Monday, July 17, 2006

THIS WEEK'S FINDS
week of July 16-22

"This Life" - La Rocca
A comfy stomp of a piano riff leads, brain-buzzingly, into a song as brash as it is cheerful, as expansive as it is, also, introspective. This young Irish band will bring some inevitable early-U2 comparisons, both for the country of origin and for singer/guitartist Bjorn Baillie's semi-resemblance to a young Bono. But the comparison doesn't hold for long, to my ears. There's some deep-seated, rather un-U2-like awareness of down-and-dirty classic rock suffusing the groove these guys lay down here, to begin with. And anyway, this quartet isn't quite so Irish as all that--one of them is from England, they started playing together in Cardiff (in Wales, you know), and have actually been living in L.A. for a while now. "This Life" is a track from the band's debut full-length CD, The Truth, due out in August on Danger Bird Records. The MP3 is courtesy of the Danger Bird site.

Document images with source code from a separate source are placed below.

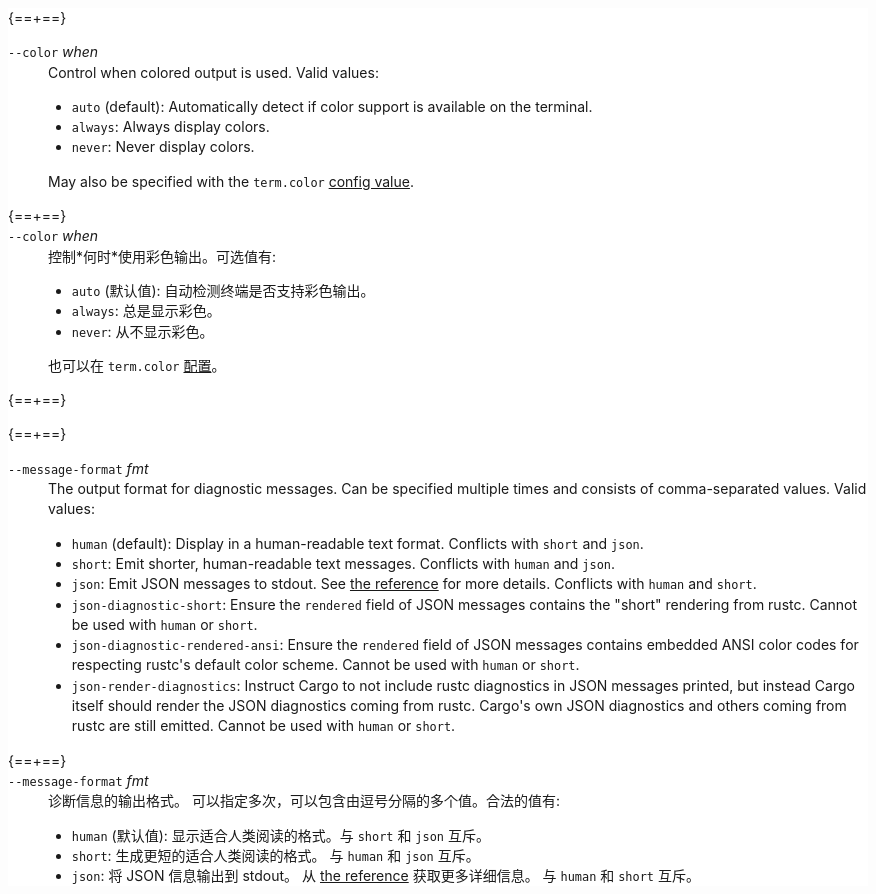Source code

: 
{==+==}
<dt class="option-term" id="option-cargo-doc---color"><a class="option-anchor" href="#option-cargo-doc---color"></a><code>--color</code> <em>when</em></dt>
<dd class="option-desc">Control when colored output is used. Valid values:</p>
<ul>
<li><code>auto</code> (default): Automatically detect if color support is available on the
terminal.</li>
<li><code>always</code>: Always display colors.</li>
<li><code>never</code>: Never display colors.</li>
</ul>
<p>May also be specified with the <code>term.color</code>
<a href="../reference/config.html">config value</a>.</dd>
{==+==}
<dt class="option-term" id="option-cargo-doc---color"><a class="option-anchor" href="#option-cargo-doc---color"></a><code>--color</code> <em>when</em></dt>
<dd class="option-desc">控制*何时*使用彩色输出。可选值有: </p>
<ul>
<li><code>auto</code> (默认值): 自动检测终端是否支持彩色输出。</li>
<li><code>always</code>: 总是显示彩色。</li>
<li><code>never</code>: 从不显示彩色。</li>
</ul>
<p>也可以在 <code>term.color</code> <a href="../reference/config.html">配置</a>。</dd>
{==+==}



{==+==}
<dt class="option-term" id="option-cargo-doc---message-format"><a class="option-anchor" href="#option-cargo-doc---message-format"></a><code>--message-format</code> <em>fmt</em></dt>
<dd class="option-desc">The output format for diagnostic messages. Can be specified multiple times
and consists of comma-separated values. Valid values:</p>
<ul>
<li><code>human</code> (default): Display in a human-readable text format. Conflicts with
<code>short</code> and <code>json</code>.</li>
<li><code>short</code>: Emit shorter, human-readable text messages. Conflicts with <code>human</code>
and <code>json</code>.</li>
<li><code>json</code>: Emit JSON messages to stdout. See
<a href="../reference/external-tools.html#json-messages">the reference</a>
for more details. Conflicts with <code>human</code> and <code>short</code>.</li>
<li><code>json-diagnostic-short</code>: Ensure the <code>rendered</code> field of JSON messages contains
the &quot;short&quot; rendering from rustc. Cannot be used with <code>human</code> or <code>short</code>.</li>
<li><code>json-diagnostic-rendered-ansi</code>: Ensure the <code>rendered</code> field of JSON messages
contains embedded ANSI color codes for respecting rustc's default color
scheme. Cannot be used with <code>human</code> or <code>short</code>.</li>
<li><code>json-render-diagnostics</code>: Instruct Cargo to not include rustc diagnostics
in JSON messages printed, but instead Cargo itself should render the
JSON diagnostics coming from rustc. Cargo's own JSON diagnostics and others
coming from rustc are still emitted. Cannot be used with <code>human</code> or <code>short</code>.</li>
</ul></dd>
{==+==}
<dt class="option-term" id="option-cargo-doc---message-format"><a class="option-anchor" href="#option-cargo-doc---message-format"></a><code>--message-format</code> <em>fmt</em></dt>
<dd class="option-desc">诊断信息的输出格式。 可以指定多次，可以包含由逗号分隔的多个值。合法的值有:</p>
<ul>
<li><code>human</code> (默认值): 显示适合人类阅读的格式。与 <code>short</code> 和 <code>json</code> 互斥。</li>
<li><code>short</code>: 生成更短的适合人类阅读的格式。 与 <code>human</code> 和 <code>json</code> 互斥。</li>
<li><code>json</code>: 将 JSON 信息输出到 stdout。 从 <a href="../reference/external-tools.html#json-messages">the reference</a> 获取更多详细信息。 与 <code>human</code> 和 <code>short</code> 互斥。</li>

"Too Much Space" - Lisa Germano
With its sad, rich, reversing arpeggios, "Too Much Space" has the beautiful-doleful vibe of one of Tom Waits' ballads-gone-awry. Germano's voice of course is far prettier than his (whose isn't?), but she's got a deep ache in it as well, and offers idiosyncratic touches that give the proceedings a Waitsian sense of the off-kilter. Her evocative violin adds one mournful flavor; the feedbacky guitars that enter in the second half of the song--screaming like disintegrating aliens during certain moments--add another perhaps less expected one. Having written personally, almost uncomfortably, about love and addiction on previous albums, Germano is apparently tackling death this time around, on her wonderfully-titled In the Maybe World CD, to be released next week on Young God Records. She's traveled a long and winding road since her commercial heyday as John Mellencamp's violinist, but it seems one of her own choosing and I for one hang on her every word at this point. The MP3 is available via the Young God web site. Many thanks to the sabas.jud.as blog for the head's up.

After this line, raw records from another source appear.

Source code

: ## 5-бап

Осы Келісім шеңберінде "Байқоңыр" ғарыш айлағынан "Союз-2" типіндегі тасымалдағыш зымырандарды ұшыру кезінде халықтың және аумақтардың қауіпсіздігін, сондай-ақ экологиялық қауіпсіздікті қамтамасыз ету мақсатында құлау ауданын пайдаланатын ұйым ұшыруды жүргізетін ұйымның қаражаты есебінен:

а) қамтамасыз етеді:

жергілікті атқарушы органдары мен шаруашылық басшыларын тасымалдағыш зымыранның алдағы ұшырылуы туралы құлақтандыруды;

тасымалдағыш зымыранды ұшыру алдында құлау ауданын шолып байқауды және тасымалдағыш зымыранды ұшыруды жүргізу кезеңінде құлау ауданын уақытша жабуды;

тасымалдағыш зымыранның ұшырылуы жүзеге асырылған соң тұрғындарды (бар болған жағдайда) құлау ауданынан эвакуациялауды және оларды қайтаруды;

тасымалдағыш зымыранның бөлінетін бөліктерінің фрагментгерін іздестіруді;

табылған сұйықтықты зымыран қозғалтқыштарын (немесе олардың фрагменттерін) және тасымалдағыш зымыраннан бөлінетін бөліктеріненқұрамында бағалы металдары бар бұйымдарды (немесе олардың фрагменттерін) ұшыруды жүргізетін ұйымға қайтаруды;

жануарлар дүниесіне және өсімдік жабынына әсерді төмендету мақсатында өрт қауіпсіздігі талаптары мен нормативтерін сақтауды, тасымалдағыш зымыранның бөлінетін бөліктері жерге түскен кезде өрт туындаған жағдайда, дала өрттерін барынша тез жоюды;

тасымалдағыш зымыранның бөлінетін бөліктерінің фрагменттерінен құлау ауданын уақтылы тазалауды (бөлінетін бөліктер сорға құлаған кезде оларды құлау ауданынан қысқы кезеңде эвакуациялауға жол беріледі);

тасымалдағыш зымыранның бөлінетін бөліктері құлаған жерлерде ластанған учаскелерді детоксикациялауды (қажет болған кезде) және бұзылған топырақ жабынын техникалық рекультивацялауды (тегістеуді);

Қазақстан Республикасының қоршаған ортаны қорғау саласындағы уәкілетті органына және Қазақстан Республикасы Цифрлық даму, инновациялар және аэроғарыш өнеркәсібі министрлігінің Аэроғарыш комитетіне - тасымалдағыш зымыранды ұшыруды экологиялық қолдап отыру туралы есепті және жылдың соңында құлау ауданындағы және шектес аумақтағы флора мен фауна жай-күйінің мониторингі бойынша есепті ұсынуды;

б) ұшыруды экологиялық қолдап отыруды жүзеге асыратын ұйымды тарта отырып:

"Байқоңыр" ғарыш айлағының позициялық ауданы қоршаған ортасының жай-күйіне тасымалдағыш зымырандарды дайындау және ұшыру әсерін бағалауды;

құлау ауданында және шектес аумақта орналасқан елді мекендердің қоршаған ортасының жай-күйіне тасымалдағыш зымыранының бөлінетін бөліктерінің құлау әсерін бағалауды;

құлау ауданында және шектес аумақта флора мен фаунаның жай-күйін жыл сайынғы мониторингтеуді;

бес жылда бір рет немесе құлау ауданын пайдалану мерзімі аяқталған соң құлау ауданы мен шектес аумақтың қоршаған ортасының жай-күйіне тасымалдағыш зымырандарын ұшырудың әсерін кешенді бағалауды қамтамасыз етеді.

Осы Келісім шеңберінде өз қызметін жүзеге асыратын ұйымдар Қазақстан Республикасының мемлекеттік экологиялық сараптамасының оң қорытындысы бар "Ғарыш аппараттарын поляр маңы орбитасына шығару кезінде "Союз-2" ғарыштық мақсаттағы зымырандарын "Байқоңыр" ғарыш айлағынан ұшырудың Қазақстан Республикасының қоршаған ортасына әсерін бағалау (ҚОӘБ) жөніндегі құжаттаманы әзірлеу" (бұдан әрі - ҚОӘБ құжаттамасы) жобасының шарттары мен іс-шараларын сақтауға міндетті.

"Postcards From Italy" - Beirut
Probably not enough rock songs begin with a strumming ukelele. And that's not nearly the most charming/unexpected instrumental flourish in Beirut's bag of tricks. You get horns, you get tambourines, you get a brisk two-step rhythm, you get appealingly old-fashioned melodies, and best of all you get singer/mastermind Zach Condon, all of 20 years old (actually 19 when he recorded this), sounding for all the world like a cross between Rudy Vallee and Morrissey. So, yes, it's kind of another one-man-band thing, but Condon first of all believes solidly in organic instruments (no laptop rock for him), and he also believes in recruiting talent--Neutral Milk Hotel's Jeremy Barnes, most notably, who offers up a serious hodgepodge of old-country percussion, crucial to the endearingly Eastern European sound Condon has almost inexplicably concocted. Condon is from Albuquerque and now lives in Brooklyn; he left college after one day and went instead to live in Europe. In Amsterdam he was accidentally exposed to Balkan brass music (it's a long story) and the rest is now indie-pop musical history. "Postcards From Italy," careening around the blogosphere since the spring, is a track off Beirut's debut CD, Gulag Orkestar, released in May on Ba Da Bing! Records. The MP3 is available via the band's site.